**Exercise details:**
Pick up the article below about Jessie Banno's wartime volunteer work and continue it after its final sentence.

**Passage:**
---

WWII volunteer thanked
Ninety-four-year-old Jessie Banno was officially thanked by NZ Police
recently for voluntarily assisting Constable Edna Pearce run an internment
camp for Japanese women in South Auckland during WWII.
Jessie, of Scottish and Tongan decent, married into the Japanese Banno
family which had business interests in Tonga and the Pacific. Despite
holding a British passport Jessie chose to accompany her husband and
other Japanese to New Zealand for internment in 1941.
While Jessie’s security classification didn’t require her
to live at the camp, she stayed initially with the women to help them
settle in and often returned to help out.
“There were a few problems at the beginning with the food and
the language, but Edna was great and with infinite patience and kindness
helped them to adjust,” says Jessie.
In 1943 attempts were made to repatriate the Japanese internees via
Australia. Tragedy struck when a US Air Force plane carrying a number
of internees crashed on takeoff from Whenuapai resulting in 14 dead and
16 injured.
Jessie and her husband, who had both been scheduled for a different flight,
were called on to help identify the bodies.

---

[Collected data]
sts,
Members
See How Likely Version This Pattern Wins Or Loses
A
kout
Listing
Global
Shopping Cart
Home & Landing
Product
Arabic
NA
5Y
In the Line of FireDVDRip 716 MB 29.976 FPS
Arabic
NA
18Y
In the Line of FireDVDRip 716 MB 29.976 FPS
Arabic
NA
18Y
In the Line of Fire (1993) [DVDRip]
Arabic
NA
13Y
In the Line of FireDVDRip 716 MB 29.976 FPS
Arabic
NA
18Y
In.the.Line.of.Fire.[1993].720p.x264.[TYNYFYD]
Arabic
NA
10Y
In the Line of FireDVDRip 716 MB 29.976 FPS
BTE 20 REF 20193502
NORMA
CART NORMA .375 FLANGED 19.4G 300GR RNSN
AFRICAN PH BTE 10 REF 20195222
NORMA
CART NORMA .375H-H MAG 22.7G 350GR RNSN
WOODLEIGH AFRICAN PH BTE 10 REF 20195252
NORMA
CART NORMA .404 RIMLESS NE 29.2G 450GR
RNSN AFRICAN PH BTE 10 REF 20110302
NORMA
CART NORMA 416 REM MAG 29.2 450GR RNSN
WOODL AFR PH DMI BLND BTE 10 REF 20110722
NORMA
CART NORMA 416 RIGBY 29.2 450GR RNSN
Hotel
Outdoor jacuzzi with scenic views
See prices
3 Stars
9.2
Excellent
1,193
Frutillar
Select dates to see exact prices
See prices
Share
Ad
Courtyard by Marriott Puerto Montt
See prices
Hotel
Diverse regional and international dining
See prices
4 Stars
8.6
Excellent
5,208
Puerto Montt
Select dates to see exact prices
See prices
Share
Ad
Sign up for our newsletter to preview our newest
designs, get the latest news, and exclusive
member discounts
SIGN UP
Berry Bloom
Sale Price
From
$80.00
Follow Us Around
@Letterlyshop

---

**Answer space:**
Among the dead were two women and four children who had been at the
South Auckland internment camp. Jessie also acted as an interpreter for
the injured in hospital.
Jessie and her husband spent the rest of the war at an Australian internment
camp. When the war ended they went to live in Japan. Recalling her wartime
experiences, Jessie says: “It was shock, but that’s war and
we survived. Edna was a firm but fair person to work with.
Edna retired from NZ Police in 1966 and died in 1995, aged 89. She was
represented at Jessie’s presentation by her niece Christine Charlton.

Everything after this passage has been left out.